Le Parlement béninois a adopté le 1er novembre 2019, la révision constitutionnelle censée contribuer à apaiser les cœurs des Béninois. La nouvelle Loi fondamentale prévoit qu’un président ne pourra pas faire « plus de deux mandats dans sa vie ». Cette disposition vient préciser l’ancienne formulation qui évoquait un mandat renouvelable une fois. La loi adoptée, à l’unanimité par les 83 députés de l’Assemblée, limite aussi à trois, le nombre de mandats législatifs. Initialement, aucune limitation n’était prévue pour les parlementaires. Autre innovation prévue par la réforme, le poste de vice-président.
Ce dernier sera élu en duo avec le président de la République à la majorité absolue des suffrages lors d’un scrutin à deux tours. Cette révision constitutionnelle, faut-il le souligner, fait partie des 18 recommandations issues du dialogue politique tenu en mi-octobre 2019. Des élections générales anticipées en 2020 ou 2021, précédées du toilettage de la charte des partis politiques et du Code électoral, la libération de certains prisonniers impliqués dans la crise électorale d’avril 2019, l’abandon des poursuites contre certaines personnalités sont autant de mesures qui seront prises pour tenter de désamorcer la crise politique béninoise.
Ce premier pas des députés est-il un signal fort vers une réconciliation de la classe politique ? L’on se souvient que depuis la douche froide de l’opposition écartée des scrutins lors des législatives passées, plus rien n’allait entre les deux camps. Cette loi votée par l’Assemblée nationale monocolore, jugée à la solde du président béninois, Patrice Talon, pourrait donner plus de chance à une sortie de crise. Il faut donc plus d’engagement des deux côtés. Malheureusement, la proposition de sortie de crise du gouvernement ne semble pas convaincre la partie adverse. Elle qui envisage une nouvelle manifestation pour protester contre la révision constitutionnelle.
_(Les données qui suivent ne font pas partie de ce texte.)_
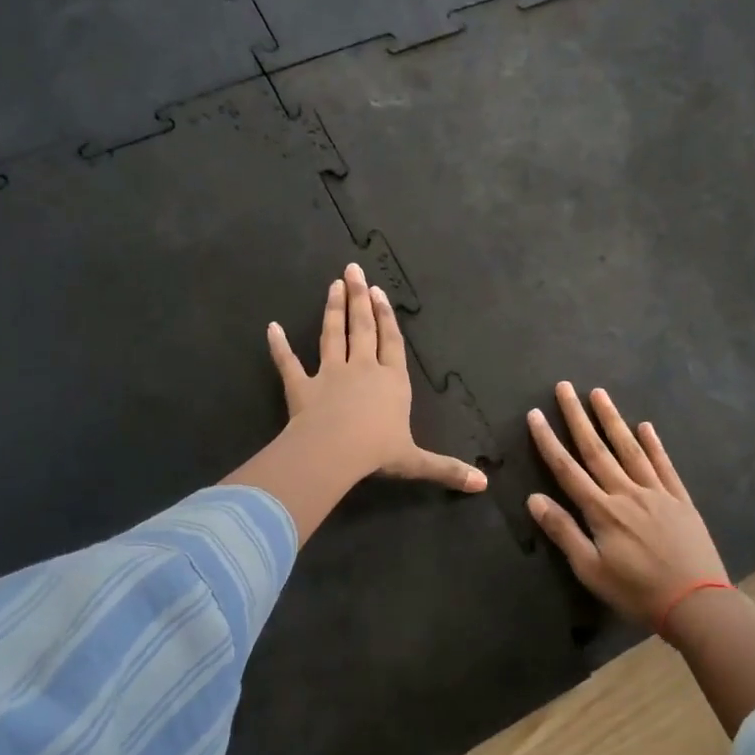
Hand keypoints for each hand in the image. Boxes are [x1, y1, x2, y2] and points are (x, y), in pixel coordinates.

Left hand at [266, 262, 486, 492]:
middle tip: (353, 269)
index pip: (391, 342)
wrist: (334, 452)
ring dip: (332, 309)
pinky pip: (288, 363)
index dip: (387, 317)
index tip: (380, 291)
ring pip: (331, 335)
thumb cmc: (377, 452)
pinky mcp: (301, 386)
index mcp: (392, 381)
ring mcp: (330, 374)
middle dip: (359, 298)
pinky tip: (272, 328)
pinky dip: (279, 346)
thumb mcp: (416, 462)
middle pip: (362, 327)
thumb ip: (447, 468)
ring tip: (332, 285)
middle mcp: (362, 369)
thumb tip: (483, 485)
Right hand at [526, 382, 728, 624]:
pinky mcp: (680, 500)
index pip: (567, 469)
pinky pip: (664, 465)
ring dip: (612, 420)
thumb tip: (534, 498)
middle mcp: (626, 492)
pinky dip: (654, 445)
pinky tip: (646, 427)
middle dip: (577, 417)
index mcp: (602, 511)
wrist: (697, 604)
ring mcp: (656, 493)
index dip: (548, 441)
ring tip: (599, 394)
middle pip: (596, 449)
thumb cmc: (637, 592)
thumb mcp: (591, 570)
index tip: (534, 414)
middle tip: (564, 387)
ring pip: (629, 449)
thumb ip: (564, 532)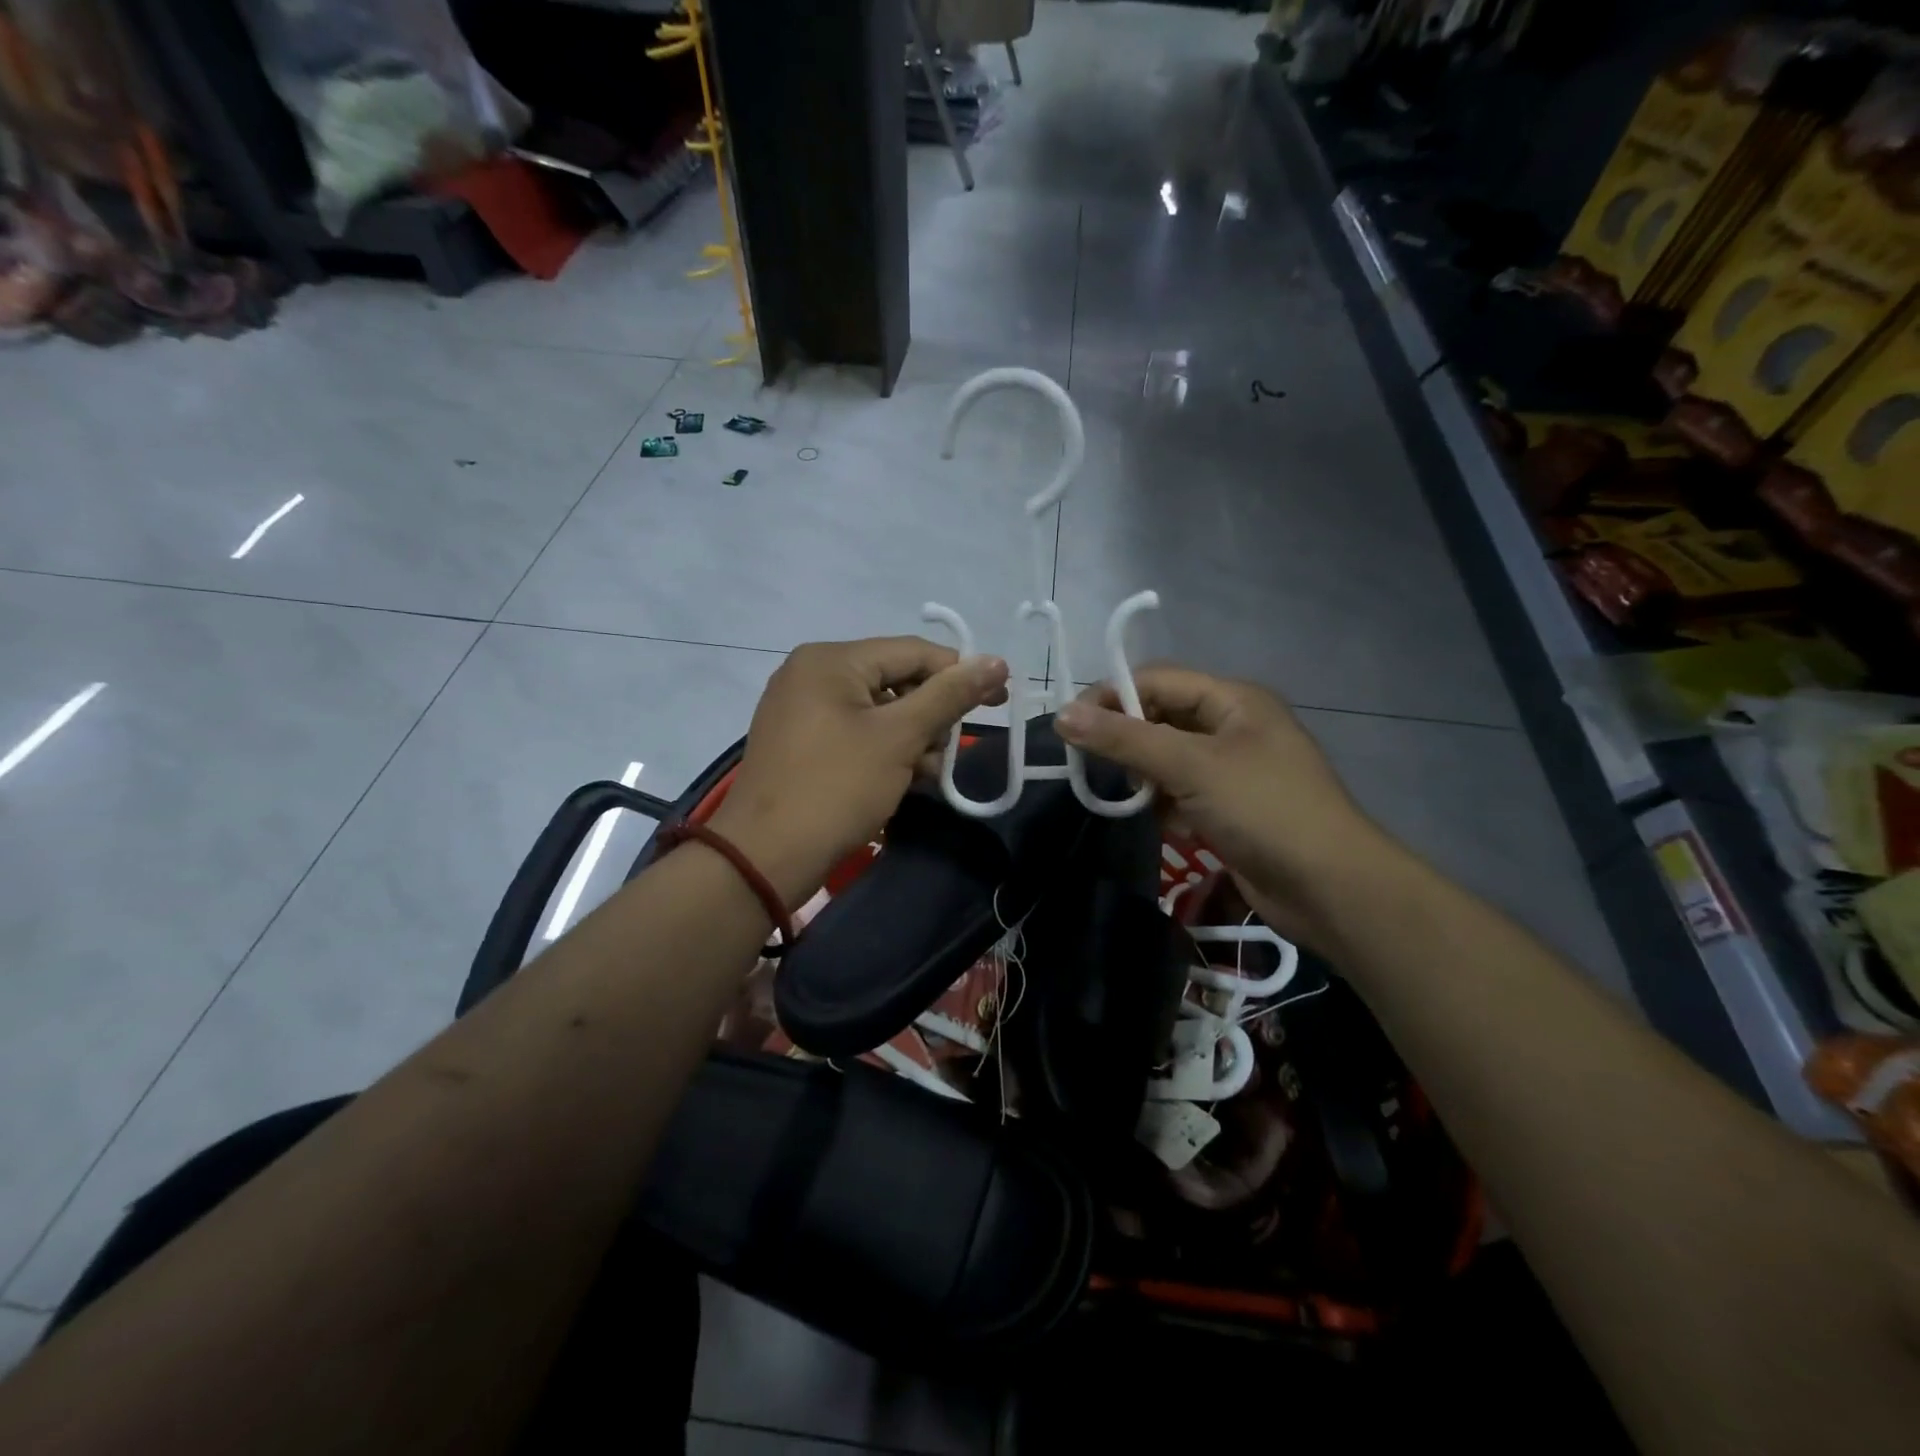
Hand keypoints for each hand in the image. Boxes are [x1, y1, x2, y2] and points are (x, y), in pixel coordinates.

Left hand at [709, 637, 1009, 904]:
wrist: (764, 859)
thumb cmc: (836, 788)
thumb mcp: (899, 738)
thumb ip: (949, 696)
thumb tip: (997, 662)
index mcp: (831, 660)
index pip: (912, 651)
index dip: (960, 673)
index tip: (999, 699)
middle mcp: (812, 674)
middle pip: (895, 680)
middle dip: (930, 716)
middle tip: (946, 753)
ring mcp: (802, 710)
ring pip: (879, 711)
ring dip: (911, 739)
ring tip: (924, 775)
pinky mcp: (801, 743)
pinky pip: (856, 733)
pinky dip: (884, 752)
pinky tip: (902, 781)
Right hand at [1055, 667, 1390, 946]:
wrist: (1330, 888)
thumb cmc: (1263, 810)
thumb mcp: (1191, 767)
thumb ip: (1125, 739)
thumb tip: (1062, 715)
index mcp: (1233, 700)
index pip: (1157, 680)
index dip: (1111, 696)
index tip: (1069, 726)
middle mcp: (1233, 725)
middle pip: (1161, 716)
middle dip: (1124, 736)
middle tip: (1086, 761)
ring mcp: (1233, 768)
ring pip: (1168, 756)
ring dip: (1141, 772)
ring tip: (1118, 792)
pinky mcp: (1229, 807)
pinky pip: (1181, 790)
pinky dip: (1161, 801)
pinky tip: (1154, 819)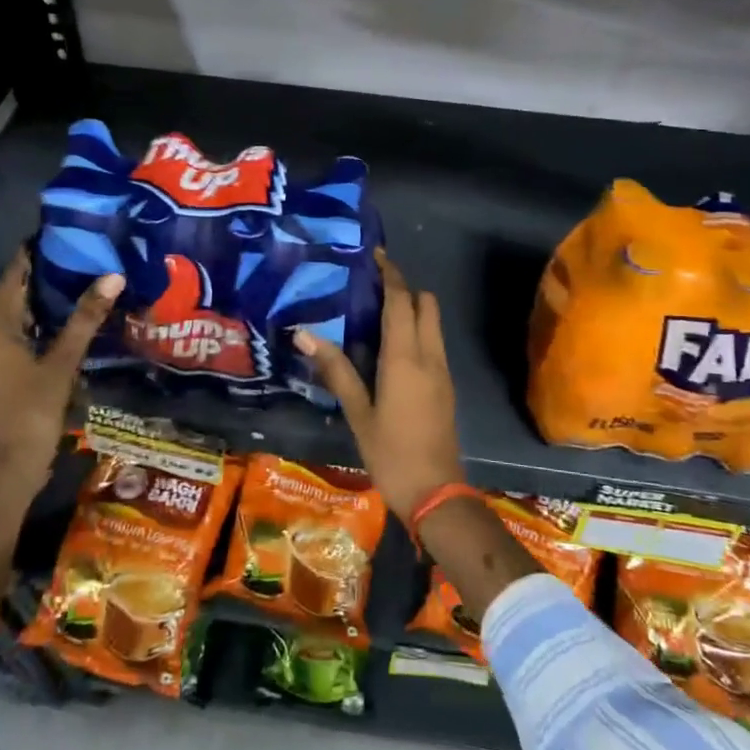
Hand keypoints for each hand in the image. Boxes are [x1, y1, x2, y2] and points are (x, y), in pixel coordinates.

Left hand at [0, 249, 122, 499]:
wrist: (7, 466)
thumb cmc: (31, 409)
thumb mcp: (62, 362)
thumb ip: (85, 318)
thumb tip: (112, 276)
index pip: (13, 275)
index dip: (33, 253)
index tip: (64, 234)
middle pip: (12, 292)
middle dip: (42, 273)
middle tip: (80, 254)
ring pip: (14, 314)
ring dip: (41, 298)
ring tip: (79, 281)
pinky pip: (16, 333)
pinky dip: (38, 321)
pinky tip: (65, 322)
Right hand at [294, 248, 465, 521]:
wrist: (436, 493)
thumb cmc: (391, 453)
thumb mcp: (358, 412)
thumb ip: (335, 369)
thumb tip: (304, 334)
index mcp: (406, 358)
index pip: (402, 301)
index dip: (391, 275)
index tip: (375, 256)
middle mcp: (429, 356)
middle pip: (426, 304)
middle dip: (404, 289)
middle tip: (372, 288)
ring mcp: (442, 371)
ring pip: (432, 324)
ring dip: (411, 310)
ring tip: (375, 315)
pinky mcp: (445, 386)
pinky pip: (433, 343)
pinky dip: (416, 332)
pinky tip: (389, 349)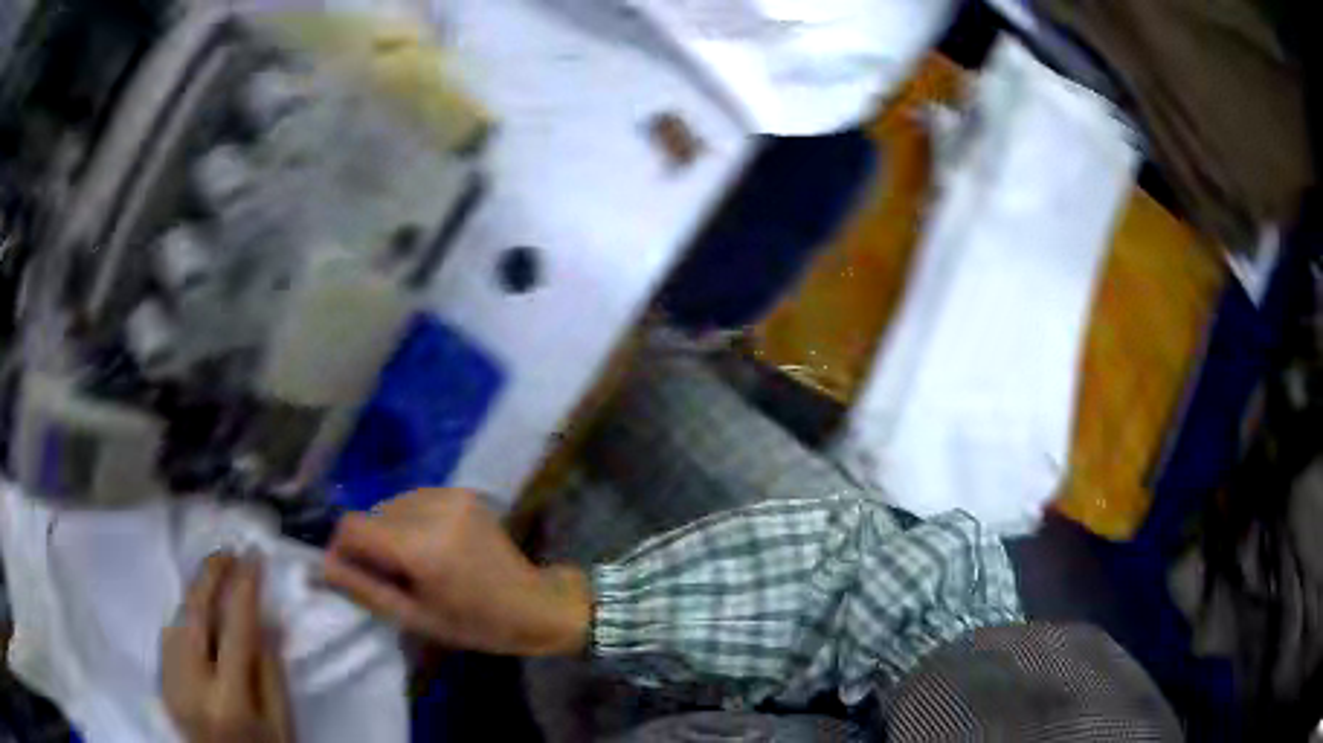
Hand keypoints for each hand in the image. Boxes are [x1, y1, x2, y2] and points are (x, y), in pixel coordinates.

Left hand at [161, 553, 292, 742]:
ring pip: (176, 621)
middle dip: (209, 576)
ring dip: (195, 596)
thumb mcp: (280, 724)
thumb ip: (272, 674)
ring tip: (215, 581)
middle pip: (193, 615)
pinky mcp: (161, 684)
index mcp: (228, 701)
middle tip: (227, 553)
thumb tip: (267, 619)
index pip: (235, 630)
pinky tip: (198, 618)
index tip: (253, 558)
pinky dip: (185, 619)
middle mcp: (191, 686)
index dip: (243, 589)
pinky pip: (169, 638)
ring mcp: (170, 684)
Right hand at [322, 489, 590, 656]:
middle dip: (369, 544)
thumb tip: (321, 566)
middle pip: (371, 514)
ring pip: (391, 505)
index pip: (353, 526)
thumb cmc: (475, 624)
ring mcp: (450, 495)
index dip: (342, 547)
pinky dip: (410, 522)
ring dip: (389, 531)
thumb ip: (364, 589)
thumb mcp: (415, 618)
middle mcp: (433, 509)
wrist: (535, 604)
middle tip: (390, 576)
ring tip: (412, 564)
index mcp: (422, 546)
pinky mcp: (462, 492)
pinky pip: (414, 500)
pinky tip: (430, 547)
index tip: (350, 572)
Le parti des Forces Cauris pour un Bénin émergent (FCBE) de l’ancien président Boni Yayi (2006-2016), actuellement en exil, a fustigé la révision, la jugeant « précipitée et unilatérale ». La main tendue du gouvernement ne doit pas se transformer en un piège politique. En Afrique, les révisions sont souvent faites à dessein dans le but de réserver un chèque en blanc au président en exercice. La simple évocation de la non-rétroactivité de la loi dans ce cas de figure a souvent suffi pour certains présidents assoiffés du pouvoir de se maintenir en poste. L’opposition politique burkinabè a une expérience amère de cette stratégie utilisée par l’ex-président Blaise Compaoré pour se représenter en 2005 alors qu’il venait de boucler deux mandats de 7 ans. C’est peut être cette supercherie que l’opposition béninoise a perçue en campant sur sa position. C’est-à-dire annuler les législatives du 28 avril 2019. Etant entendu que cette revendication a été en partie prise en compte par les conclusions du dialogue politique à travers l’organisation des élections générales anticipées, pourquoi ne pas envisager prioritairement cette piste? Cela aura le mérite de détendre l’atmosphère politique très longtemps crispée.